:: Directions ::
Every entry below must be retyped exactly, and the pictures must be left out.

Stored items:
╔══

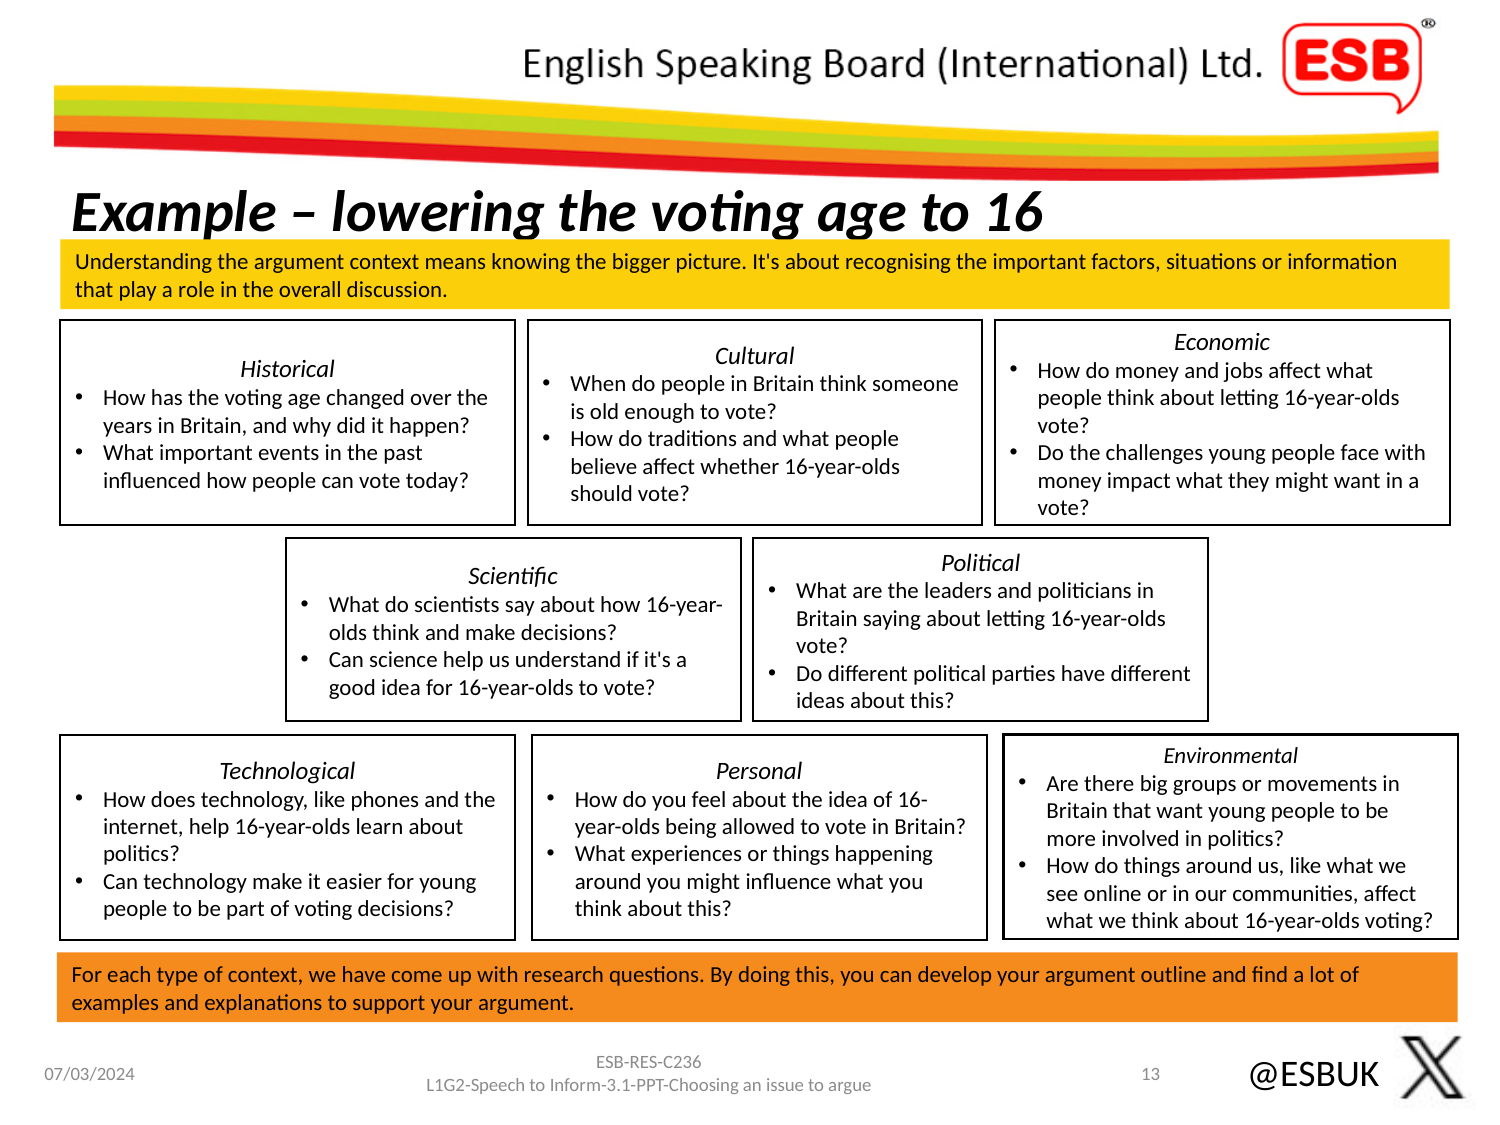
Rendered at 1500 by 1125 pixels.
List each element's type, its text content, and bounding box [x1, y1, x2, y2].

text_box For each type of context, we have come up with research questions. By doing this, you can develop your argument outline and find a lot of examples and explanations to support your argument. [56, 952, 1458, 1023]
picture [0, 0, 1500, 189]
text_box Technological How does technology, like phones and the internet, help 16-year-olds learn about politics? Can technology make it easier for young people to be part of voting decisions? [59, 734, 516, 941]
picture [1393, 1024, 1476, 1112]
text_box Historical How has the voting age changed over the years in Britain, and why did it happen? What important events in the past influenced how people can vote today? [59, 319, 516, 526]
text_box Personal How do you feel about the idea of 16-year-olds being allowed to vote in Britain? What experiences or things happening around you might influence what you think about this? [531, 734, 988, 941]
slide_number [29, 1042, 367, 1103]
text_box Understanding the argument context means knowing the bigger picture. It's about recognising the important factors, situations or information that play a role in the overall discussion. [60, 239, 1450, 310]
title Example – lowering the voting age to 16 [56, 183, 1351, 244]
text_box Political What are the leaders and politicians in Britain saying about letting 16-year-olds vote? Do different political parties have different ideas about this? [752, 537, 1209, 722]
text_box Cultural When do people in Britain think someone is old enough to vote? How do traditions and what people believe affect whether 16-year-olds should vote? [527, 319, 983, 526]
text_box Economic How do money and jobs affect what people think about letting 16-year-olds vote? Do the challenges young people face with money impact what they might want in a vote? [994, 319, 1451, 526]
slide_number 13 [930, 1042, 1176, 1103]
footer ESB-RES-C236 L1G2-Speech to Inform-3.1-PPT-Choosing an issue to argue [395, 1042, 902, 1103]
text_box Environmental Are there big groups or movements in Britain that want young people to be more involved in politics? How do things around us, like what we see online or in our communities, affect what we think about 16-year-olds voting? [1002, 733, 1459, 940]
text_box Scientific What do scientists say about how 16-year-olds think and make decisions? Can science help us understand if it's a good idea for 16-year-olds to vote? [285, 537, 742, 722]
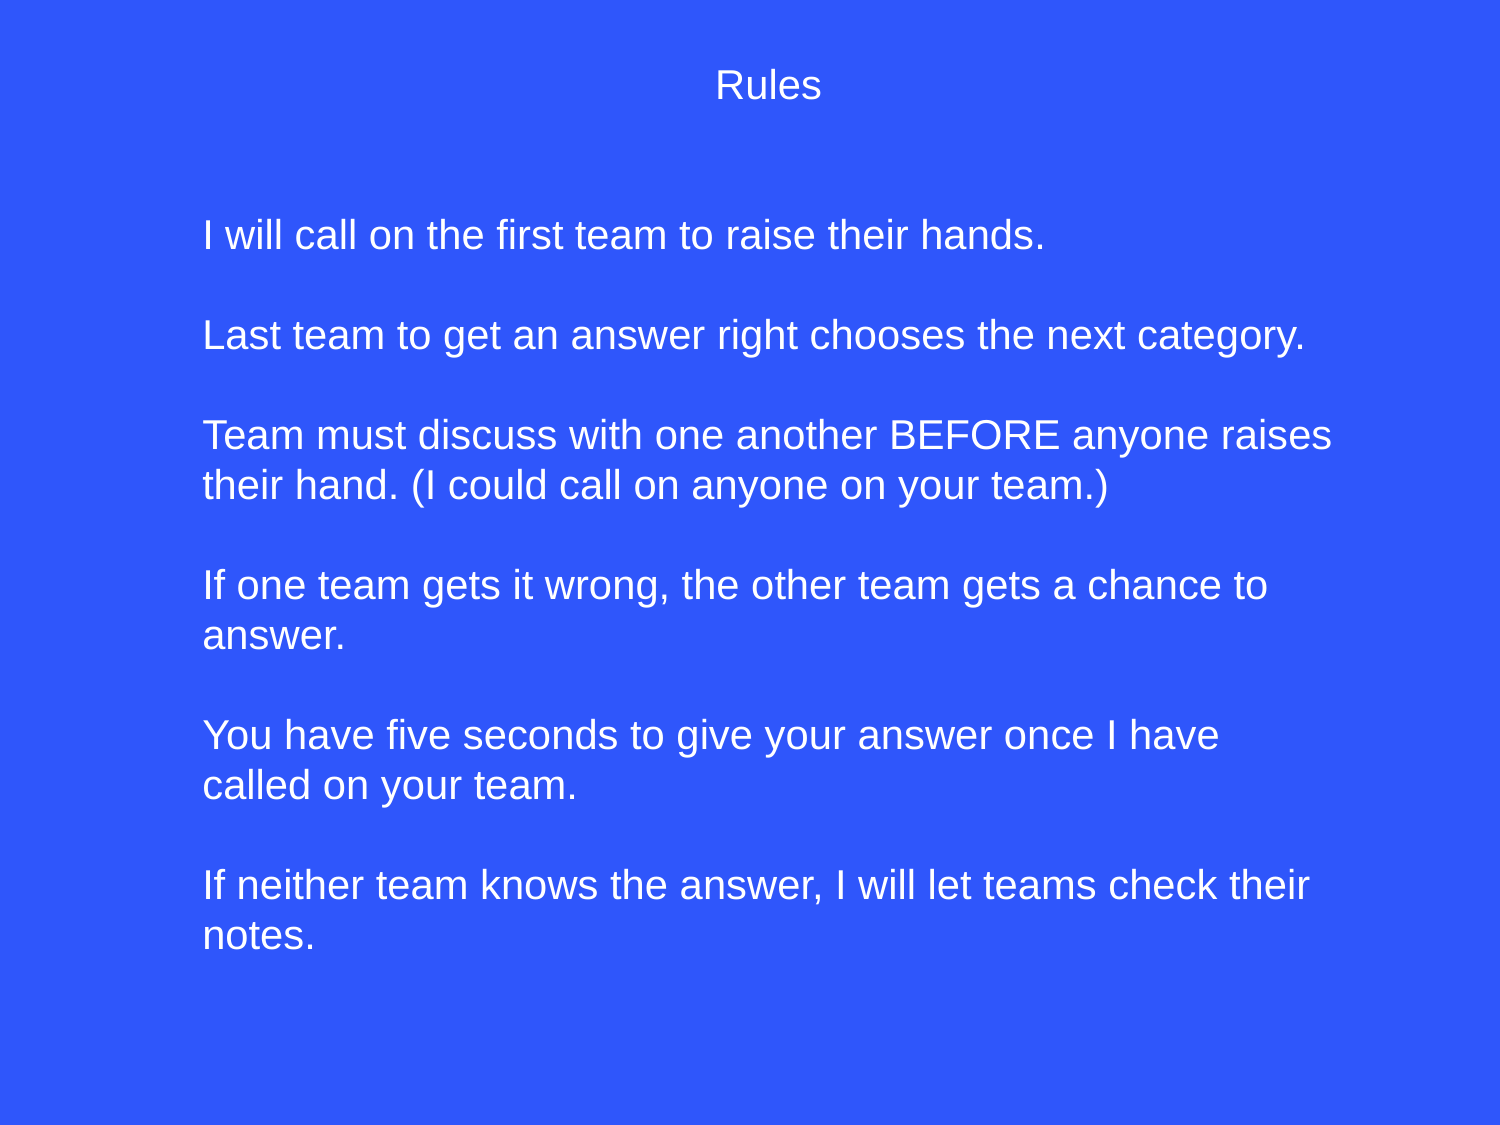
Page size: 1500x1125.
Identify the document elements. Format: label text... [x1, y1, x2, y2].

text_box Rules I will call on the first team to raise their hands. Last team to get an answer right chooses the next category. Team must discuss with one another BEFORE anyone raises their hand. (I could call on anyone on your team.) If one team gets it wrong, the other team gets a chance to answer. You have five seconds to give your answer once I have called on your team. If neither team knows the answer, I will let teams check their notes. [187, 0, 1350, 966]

╚══

:: Answer space ::
Rendered at 1500 by 1125 pixels.
List each element's type, its text content, and bounding box [x1, y1, x2, y2].

text_box For each type of context, we have come up with research questions. By doing this, you can develop your argument outline and find a lot of examples and explanations to support your argument. [56, 952, 1458, 1023]
picture [0, 0, 1500, 189]
text_box Technological How does technology, like phones and the internet, help 16-year-olds learn about politics? Can technology make it easier for young people to be part of voting decisions? [59, 734, 516, 941]
picture [1393, 1024, 1476, 1112]
text_box Historical How has the voting age changed over the years in Britain, and why did it happen? What important events in the past influenced how people can vote today? [59, 319, 516, 526]
text_box Personal How do you feel about the idea of 16-year-olds being allowed to vote in Britain? What experiences or things happening around you might influence what you think about this? [531, 734, 988, 941]
slide_number [29, 1042, 367, 1103]
text_box Understanding the argument context means knowing the bigger picture. It's about recognising the important factors, situations or information that play a role in the overall discussion. [60, 239, 1450, 310]
title Example – lowering the voting age to 16 [56, 183, 1351, 244]
text_box Political What are the leaders and politicians in Britain saying about letting 16-year-olds vote? Do different political parties have different ideas about this? [752, 537, 1209, 722]
text_box Cultural When do people in Britain think someone is old enough to vote? How do traditions and what people believe affect whether 16-year-olds should vote? [527, 319, 983, 526]
text_box Economic How do money and jobs affect what people think about letting 16-year-olds vote? Do the challenges young people face with money impact what they might want in a vote? [994, 319, 1451, 526]
slide_number 13 [930, 1042, 1176, 1103]
footer ESB-RES-C236 L1G2-Speech to Inform-3.1-PPT-Choosing an issue to argue [395, 1042, 902, 1103]
text_box Environmental Are there big groups or movements in Britain that want young people to be more involved in politics? How do things around us, like what we see online or in our communities, affect what we think about 16-year-olds voting? [1002, 733, 1459, 940]
text_box Scientific What do scientists say about how 16-year-olds think and make decisions? Can science help us understand if it's a good idea for 16-year-olds to vote? [285, 537, 742, 722]
Page size: 1500x1125.
Identify the document elements. Format: label text... [x1, y1, x2, y2].

text_box Rules I will call on the first team to raise their hands. Last team to get an answer right chooses the next category. Team must discuss with one another BEFORE anyone raises their hand. (I could call on anyone on your team.) If one team gets it wrong, the other team gets a chance to answer. You have five seconds to give your answer once I have called on your team. If neither team knows the answer, I will let teams check their notes. [187, 0, 1350, 966]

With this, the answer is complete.